Emily Wood: I’m a make-up artist. I grew up in Stockport and moved to London eight years ago. Living in London gave me the space to think and feel more expansively, but I hope to never let go of that Stockport instinct to cut through the noise and stay rooted in what feels genuine.
How did you get into make-up?
Emily Wood: At first, I used make-up as a way to feel more at ease with myself. It’s always been a comforting ritual for me and a way to shift how I felt in my own skin. My mum encouraged me to take a make-up course, and that gave me the structure I needed to turn my interest into a craft. Around the same time, my amazing friend Logan, who is a photographer, was also just starting out. We were both drawn to eccentric styles, and I think having someone close who understood ‘the vision’ early on really shaped how I approach make-up now, as a form of storytelling and expression.
What’s your earliest beauty-related memory?
Emily Wood: Lying on my mum’s bed, watching her get ready for dates with my stepdad. She is the best woman. My mum has worn a frosted baby pink lip all day, every day since she was 17.
What does beauty mean to you?
Emily Wood: To me, beauty is about curiosity and openness, especially to the parts of ourselves that are textured.
What’s been your career highlight so far?
Emily Wood: I think it’s been letting go of chasing what looks impressive, like front covers and doing make-up on big names and choosing work that actually feels good. I’m hypersensitive and an introvert, and I thrive in spaces that are calm and genuine. The real highlight has been working with people who make me feel safe and seen. That shift led me to start filming outdoor make-up videos.
They began as a quiet escape and turned into something that completely changed my path. I didn’t expect them to resonate the way they have, but they’ve given me creative freedom and solitude. I now have a deeper connection to both my work and my community, and that has been the most unexpected and fulfilling part of it all.
Who is your beauty icon?
Emily Wood: Grace Jones. I love how she has embodied duality. Masculine and feminine, playful and powerful. The way she creates high-impact lids with pigment applied all the way up to her brow is perfect to me. I love how she makes the contouring around her cheeks and temples feel even more structural by adding bright, contrasting colours to highlight. She layers unexpected pairings like cool metallics and warm mattes. I admire how she made space for contradictions and didn’t ask permission. That’s what beauty is to me.
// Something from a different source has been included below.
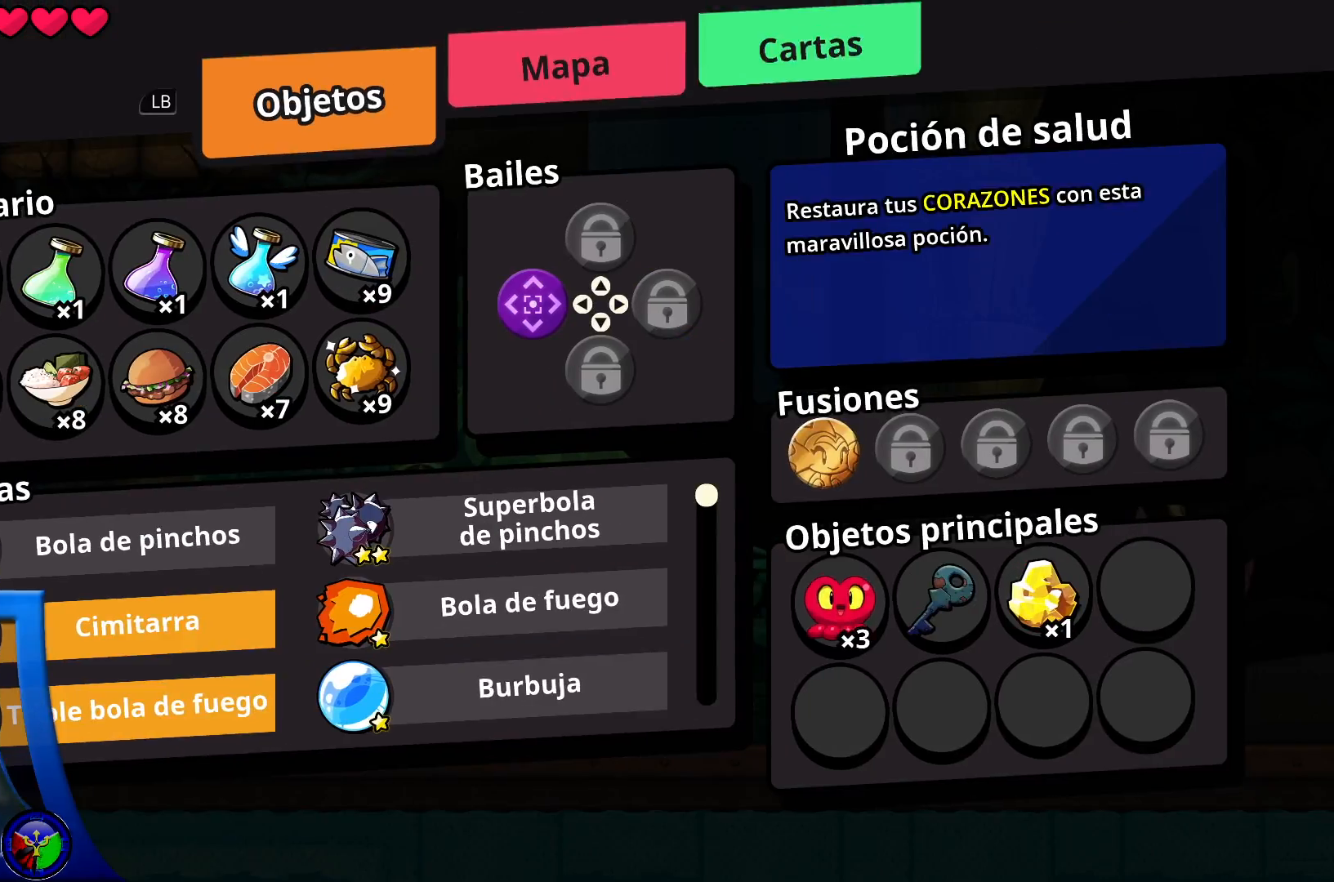
{"buttons": ["R1"], "left_stick": "center", "right_stick": "center", "events": [[350, "R1", "down"]]}
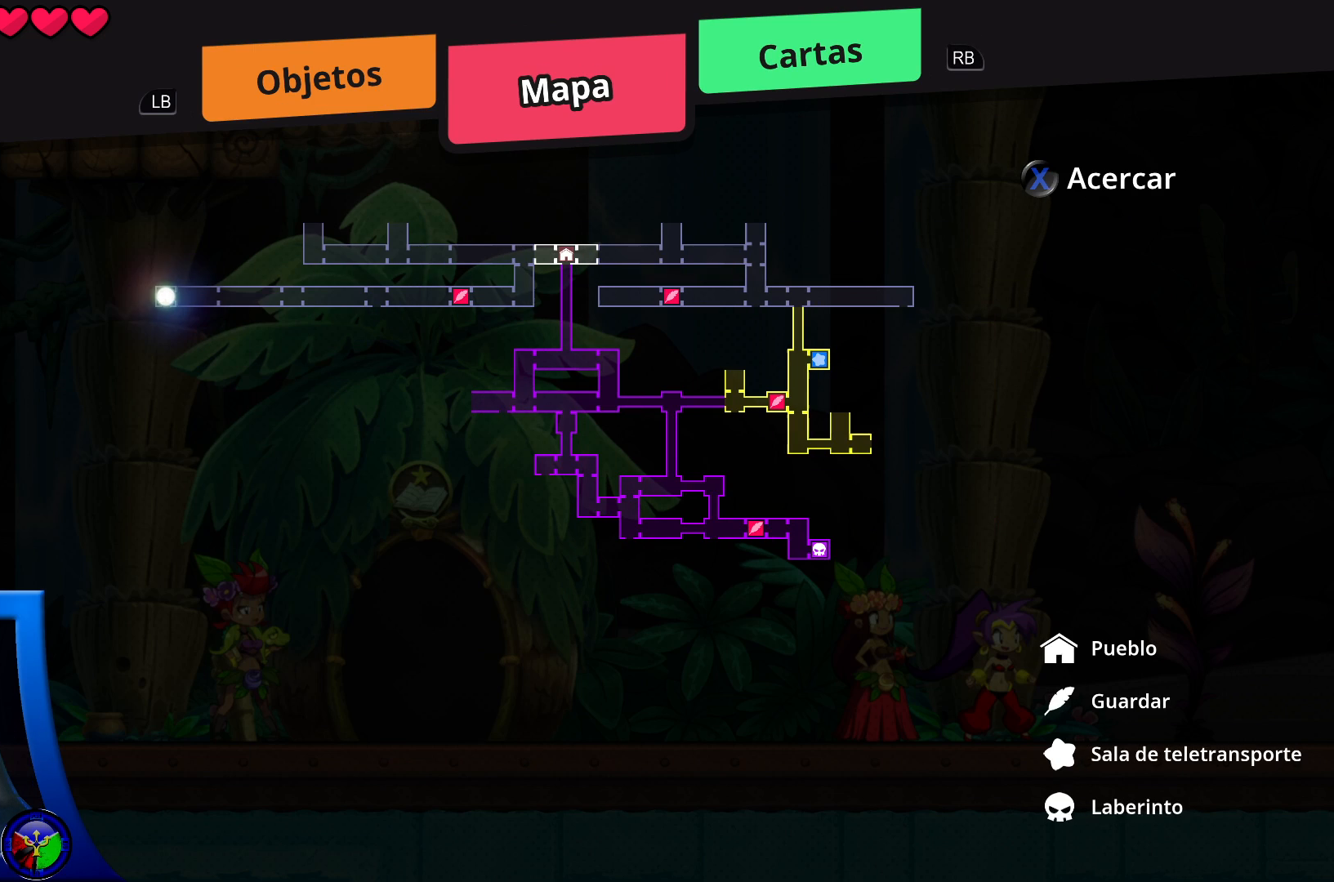
{"buttons": [], "left_stick": "center", "right_stick": "center", "events": [[17, "R1", "up"]]}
What is your current obsession?
Emily Wood: Right now, my obsession is deeply listening to my needs. Not in a surface self-care way, but in a very real and uncomfortable way. I used to brush it off when my therapist said that overextending yourself can actually make you physically unwell. But burnout hit me hard. So my obsession is solitude.
Spending time alone and practising not feeling guilty about it. I’ve been trying to give myself permission to truly rest and to let my best friends, the ones who see all the weird corners of me, support me, even when my hyper-independence resists it. I’m also completely consumed by this overwhelming awareness that we don’t have long here, and I want to spend my life doing what matters, not what looks good from the outside and that means letting go of ego and letting people down sometimes.